Researchers note that the next step would be to identify the factors that are driving futile treatment so that it can be minimized. There are many complex issues in intensive care units, especially at the end of life. Factors such as misperceptions of prognosis, the wishes of patients' families or differing views amongst the patient's care team, may play a role.

"If we can identify the factors that promote futile treatment, perhaps we can also develop the interventions to decrease it and refocus treatments to better serve patients in the ICU," said Huynh.

The current study took place at UCLA, a single health care system and involved five intensive care units. Researchers held a focus group of clinicians who frequently take care of critically ill patients in the ICU to arrive at a common definition of futile treatment from the physicians' perspective.

The team then developed a survey and asked critical care providers daily for three months (December 2011 to March 2012) to assess whether their patient was receiving: futile treatment; probably futile treatment; or not receiving futile treatment.

Researchers analyzed 6,897 assessments on 1,125 patients. The team found that 904 patients (80 percent) did not receive futile treatment, 98 patients (9 percent) received probably futile treatment, and 123 patients (11 percent) received futile treatment.

The most common reason why treatment was perceived as futile was that the burdens of aggressive therapy grossly outweighed its potential benefit. Other reasons included treatment could never achieve the patient's goals, death was imminent, the patient would never be able to survive outside of an ICU and the patient was permanently unconscious. Most patients had more than one reason that their treatment was considered futile, according to researchers.

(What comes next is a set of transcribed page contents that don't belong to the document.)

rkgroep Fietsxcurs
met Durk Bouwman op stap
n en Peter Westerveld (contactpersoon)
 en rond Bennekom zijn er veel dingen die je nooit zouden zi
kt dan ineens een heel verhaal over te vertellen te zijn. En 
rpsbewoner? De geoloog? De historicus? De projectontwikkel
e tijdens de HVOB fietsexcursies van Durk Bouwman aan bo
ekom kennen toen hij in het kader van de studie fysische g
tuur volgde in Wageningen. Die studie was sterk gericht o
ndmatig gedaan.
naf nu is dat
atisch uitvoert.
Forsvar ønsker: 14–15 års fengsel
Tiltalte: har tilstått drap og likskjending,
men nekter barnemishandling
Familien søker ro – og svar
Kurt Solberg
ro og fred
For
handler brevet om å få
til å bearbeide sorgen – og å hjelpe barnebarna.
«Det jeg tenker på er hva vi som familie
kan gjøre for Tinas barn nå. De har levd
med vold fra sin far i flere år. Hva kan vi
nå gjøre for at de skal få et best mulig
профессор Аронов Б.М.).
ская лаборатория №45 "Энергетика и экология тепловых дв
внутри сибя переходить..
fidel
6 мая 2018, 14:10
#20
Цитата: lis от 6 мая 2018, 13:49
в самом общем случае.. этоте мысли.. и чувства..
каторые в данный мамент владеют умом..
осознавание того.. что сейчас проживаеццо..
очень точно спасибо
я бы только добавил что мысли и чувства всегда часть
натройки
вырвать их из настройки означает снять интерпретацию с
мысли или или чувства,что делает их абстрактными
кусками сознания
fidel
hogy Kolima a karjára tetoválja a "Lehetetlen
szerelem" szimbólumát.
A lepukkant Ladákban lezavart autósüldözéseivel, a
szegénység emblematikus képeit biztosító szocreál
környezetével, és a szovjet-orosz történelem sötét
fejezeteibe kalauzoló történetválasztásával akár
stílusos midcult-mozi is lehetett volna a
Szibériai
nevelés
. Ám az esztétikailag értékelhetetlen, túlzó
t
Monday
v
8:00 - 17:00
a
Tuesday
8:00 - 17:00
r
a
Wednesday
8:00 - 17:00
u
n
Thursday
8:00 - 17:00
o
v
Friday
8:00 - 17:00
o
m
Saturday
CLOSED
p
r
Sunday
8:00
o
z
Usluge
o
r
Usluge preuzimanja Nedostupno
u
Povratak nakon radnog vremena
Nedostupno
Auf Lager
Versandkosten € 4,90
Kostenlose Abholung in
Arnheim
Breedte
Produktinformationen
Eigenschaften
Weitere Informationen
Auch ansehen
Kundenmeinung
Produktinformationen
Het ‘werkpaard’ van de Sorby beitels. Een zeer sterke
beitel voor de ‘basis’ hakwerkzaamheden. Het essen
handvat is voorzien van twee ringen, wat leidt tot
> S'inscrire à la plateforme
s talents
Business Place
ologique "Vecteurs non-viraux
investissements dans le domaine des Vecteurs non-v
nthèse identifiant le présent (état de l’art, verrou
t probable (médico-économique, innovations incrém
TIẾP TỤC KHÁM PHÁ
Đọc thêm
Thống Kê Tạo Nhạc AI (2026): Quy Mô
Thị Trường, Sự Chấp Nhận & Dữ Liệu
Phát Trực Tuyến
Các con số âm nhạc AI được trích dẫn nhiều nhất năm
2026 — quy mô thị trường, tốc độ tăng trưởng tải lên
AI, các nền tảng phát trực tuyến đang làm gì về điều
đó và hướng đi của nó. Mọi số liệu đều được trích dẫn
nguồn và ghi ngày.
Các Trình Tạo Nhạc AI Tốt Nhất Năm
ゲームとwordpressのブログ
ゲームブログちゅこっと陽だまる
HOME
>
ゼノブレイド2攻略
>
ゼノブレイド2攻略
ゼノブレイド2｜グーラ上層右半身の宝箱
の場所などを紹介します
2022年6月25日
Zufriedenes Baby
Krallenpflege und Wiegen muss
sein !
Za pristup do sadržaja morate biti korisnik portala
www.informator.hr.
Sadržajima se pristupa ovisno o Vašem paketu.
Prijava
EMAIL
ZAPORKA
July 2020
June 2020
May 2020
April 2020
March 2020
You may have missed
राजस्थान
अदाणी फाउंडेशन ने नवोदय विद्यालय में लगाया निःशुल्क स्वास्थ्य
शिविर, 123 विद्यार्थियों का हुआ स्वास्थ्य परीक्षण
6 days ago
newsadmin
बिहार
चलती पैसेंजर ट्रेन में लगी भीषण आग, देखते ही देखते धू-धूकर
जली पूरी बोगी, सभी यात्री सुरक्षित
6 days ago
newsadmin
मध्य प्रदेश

Study findings provided insight into which patients were more likely to be assessed as receiving futile treatment. Patients admitted from a skilled nursing facility or long term care acute center were more likely to be assessed by physicians as receiving futile treatment, suggesting that patients whose health was already sufficiently compromised were less likely to benefit from critical care.

Eighty-five percent of the 123 patients who received futile treatment died within six months and most during the hospitalization. Survivors were left in severely compromised health states and often dependent on life-sustaining modalities.

The average cost for a day of futile treatment in the ICU was about $4,000. For the 123 patients perceived as receiving futile ICU care, total costs during the three months of the study amounted to $2.6 million for the five ICUs. Although sizeable, it accounted for only a small portion (3.5 percent) of the hospital costs for the full study cohort of ICU patients during the study period.

The UCLA/RAND team notes that future research will include identifying the factors driving futile treatment as well as making similar measurements across various types of hospitals.